Czy kierowałeś się rankingiem szkół ponadgimnazjalnych wybierając dla siebie liceum Czackiego? – spytaliśmy Łukasza Więcławskiego, przewodniczącego Młodzieżowej Rady m.st. Warszawy.
– Gdy trzy lata temu zastanawiałem się, w którym liceum chciałbym przygotowywać się do egzaminu maturalnego i do studiów – miałem dylemat – mówi Łukasz Więcławski. Podobnie jak większość rówieśników nie wiedziałem, czym kierować się przy podejmowaniu decyzji. Niektórzy patrzyli na profile klas w szkołach, dla innych najważniejsza była opinia licealistów, którą mogli uzyskać podczas dni otwartych czy Salonu Edukacyjnego „Perspektyw”. Dla wielu z nas istotną podpowiedzią była pozycja szkoły w rankingu. Tak, była dla mnie ta opinia ważna. Także dlatego, że wybór był i jest imponujący.

########################################

▶ Polecenie
Na podstawie tekstu o wyborze liceum proszę odpowiedzieć na pytania:
1. Jaką funkcję pełni Łukasz Więcławski?
2. Ile lat temu zastanawiał się on nad wyborem liceum?
3. Podczas jakiego wydarzenia, oprócz dni otwartych, można było poznać opinię licealistów?
Zamieszczone dalej rekordy nie mają związku z tekstem.

########################################

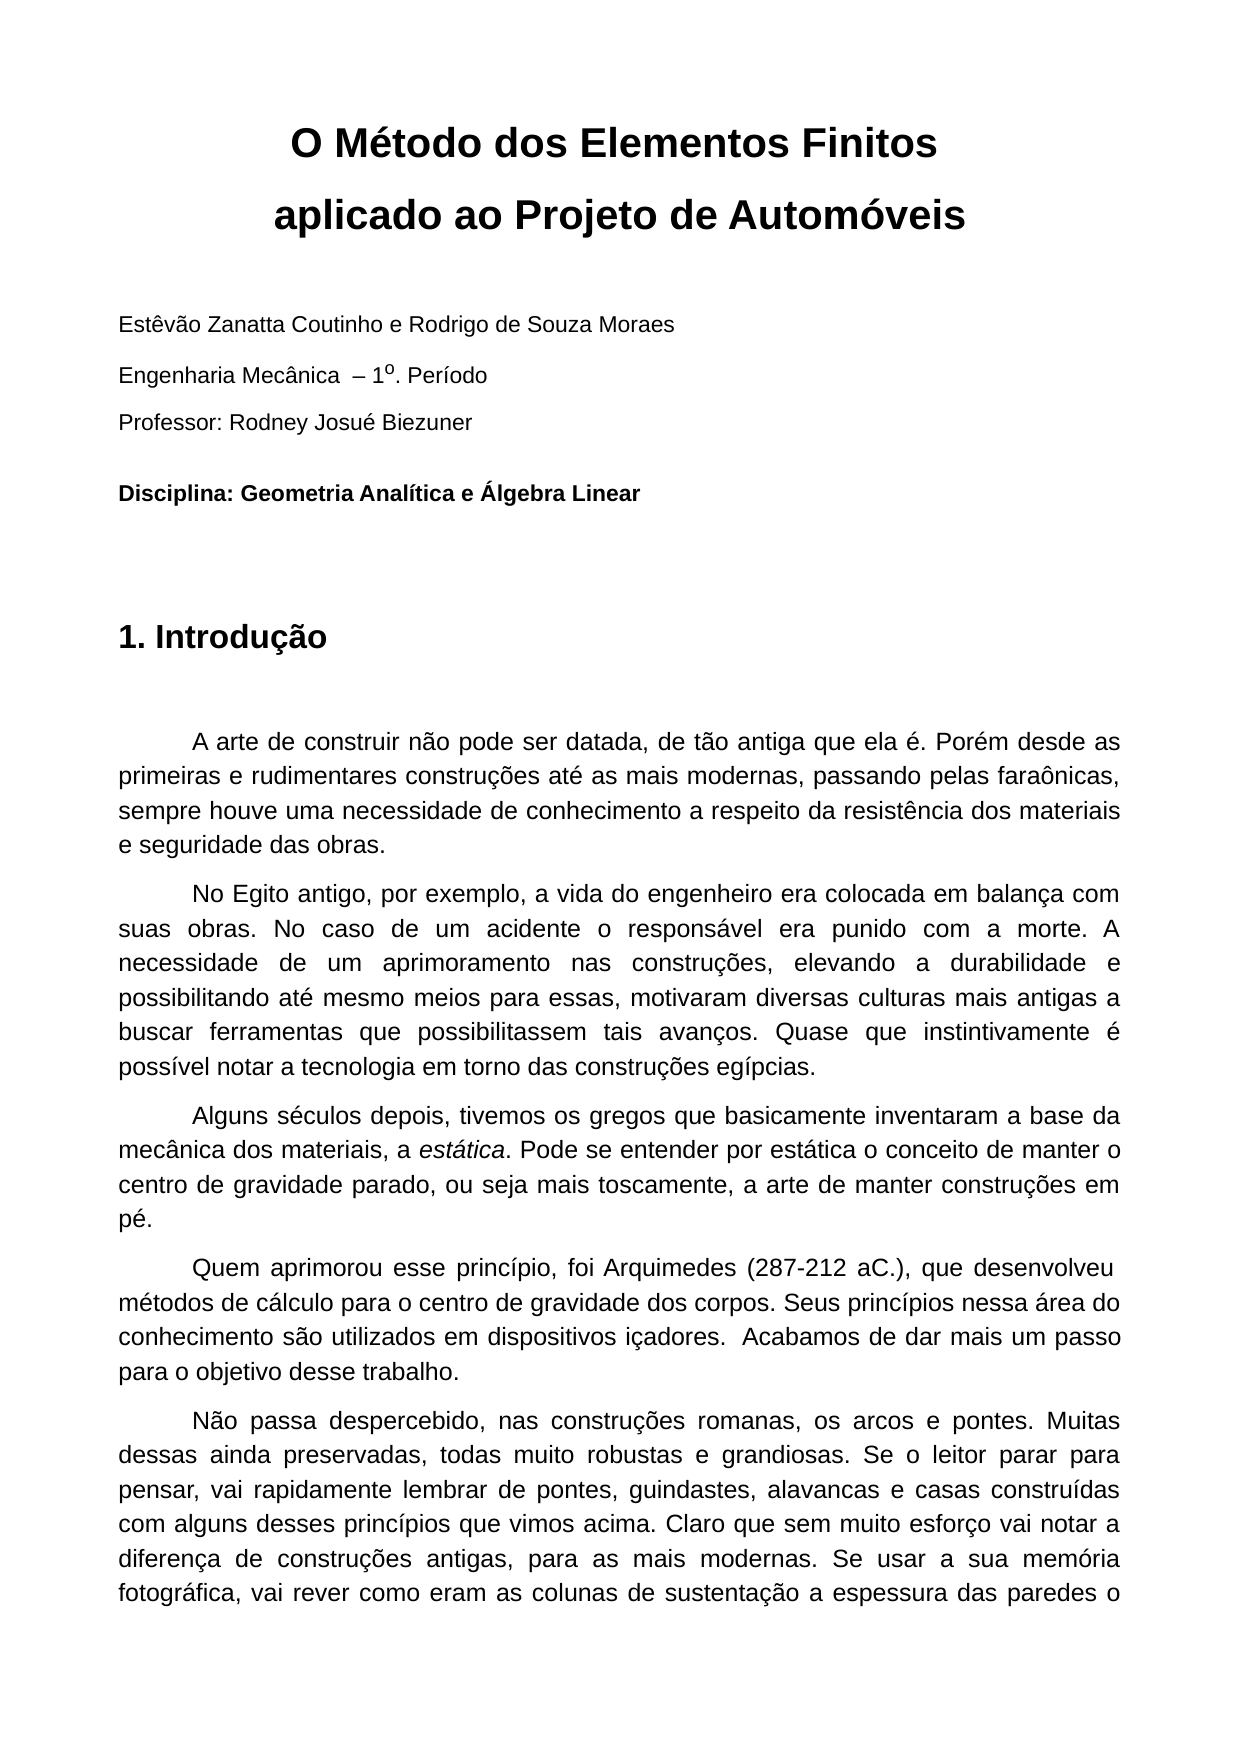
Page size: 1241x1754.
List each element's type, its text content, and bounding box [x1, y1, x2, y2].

text Alguns séculos depois, tivemos os gregos que basicamente inventaram a base da mecânica dos materiais, a estática. Pode se entender por estática o conceito de manter o centro de gravidade parado, ou seja mais toscamente, a arte de manter construções em pé. [118, 1101, 1122, 1233]
text 1. Introdução [118, 617, 1122, 656]
text Engenharia Mecânica – 1o. Período [118, 357, 1122, 388]
text A arte de construir não pode ser datada, de tão antiga que ela é. Porém desde as primeiras e rudimentares construções até as mais modernas, passando pelas faraônicas, sempre houve uma necessidade de conhecimento a respeito da resistência dos materiais e seguridade das obras. [118, 727, 1122, 859]
text Professor: Rodney Josué Biezuner [118, 409, 1122, 435]
text Estêvão Zanatta Coutinho e Rodrigo de Souza Moraes [118, 311, 1122, 338]
text O Método dos Elementos Finitos [118, 118, 1122, 166]
text Não passa despercebido, nas construções romanas, os arcos e pontes. Muitas dessas ainda preservadas, todas muito robustas e grandiosas. Se o leitor parar para pensar, vai rapidamente lembrar de pontes, guindastes, alavancas e casas construídas com alguns desses princípios que vimos acima. Claro que sem muito esforço vai notar a diferença de construções antigas, para as mais modernas. Se usar a sua memória fotográfica, vai rever como eram as colunas de sustentação a espessura das paredes o [118, 1406, 1122, 1607]
text Quem aprimorou esse princípio, foi Arquimedes (287-212 aC.), que desenvolveu métodos de cálculo para o centro de gravidade dos corpos. Seus princípios nessa área do conhecimento são utilizados em dispositivos içadores. Acabamos de dar mais um passo para o objetivo desse trabalho. [118, 1253, 1122, 1385]
subtitle Disciplina: Geometria Analítica e Álgebra Linear [118, 480, 1122, 506]
text aplicado ao Projeto de Automóveis [118, 190, 1122, 238]
text No Egito antigo, por exemplo, a vida do engenheiro era colocada em balança com suas obras. No caso de um acidente o responsável era punido com a morte. A necessidade de um aprimoramento nas construções, elevando a durabilidade e possibilitando até mesmo meios para essas, motivaram diversas culturas mais antigas a buscar ferramentas que possibilitassem tais avanços. Quase que instintivamente é possível notar a tecnologia em torno das construções egípcias. [118, 879, 1122, 1080]
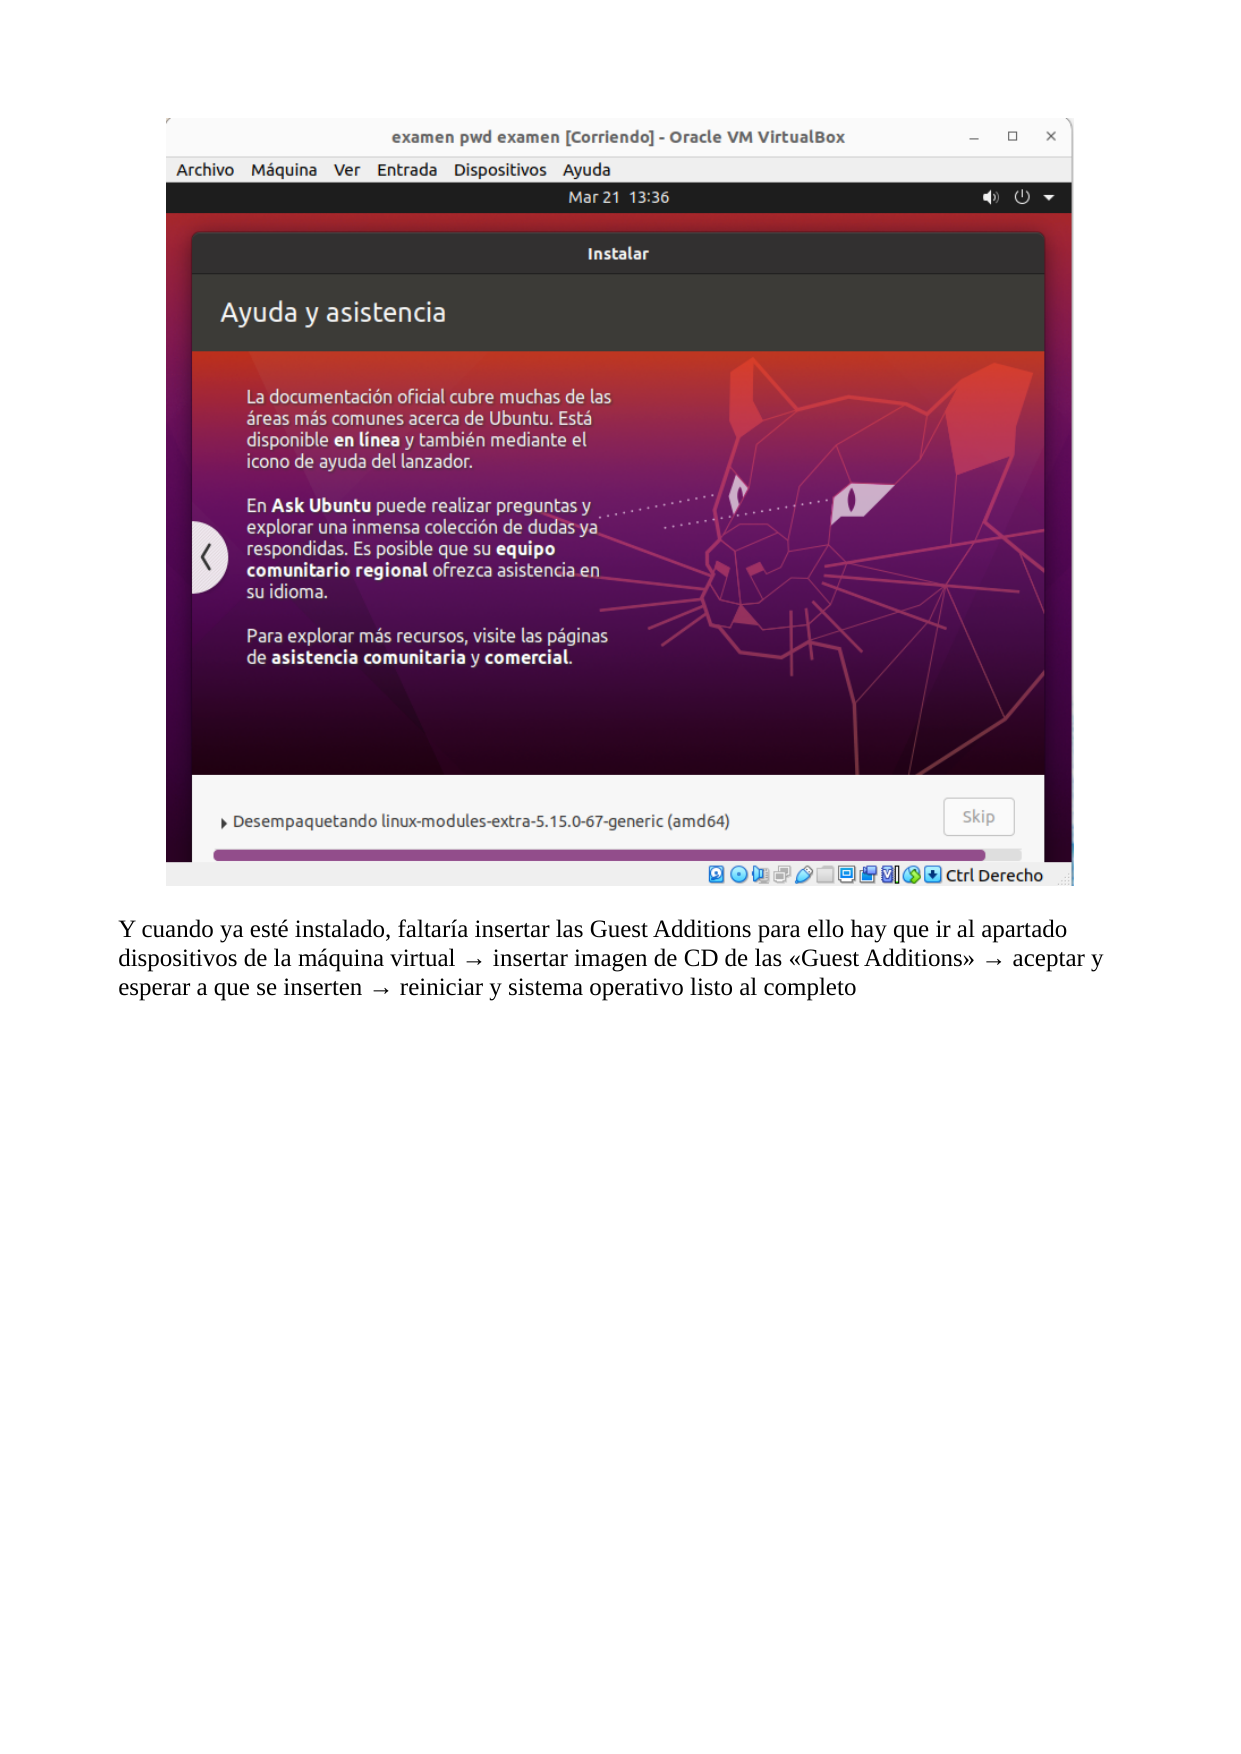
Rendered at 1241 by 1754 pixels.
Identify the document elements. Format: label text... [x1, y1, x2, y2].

picture [166, 118, 1074, 886]
text Y cuando ya esté instalado, faltaría insertar las Guest Additions para ello hay que ir al apartado dispositivos de la máquina virtual → insertar imagen de CD de las «Guest Additions» → aceptar y esperar a que se inserten → reiniciar y sistema operativo listo al completo [118, 914, 1122, 1001]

########################################

▶ Rozwiązanie
1. Jest przewodniczącym Młodzieżowej Rady m.st. Warszawy.
2. Trzy lata temu.
3. Podczas Salonu Edukacyjnego „Perspektyw”.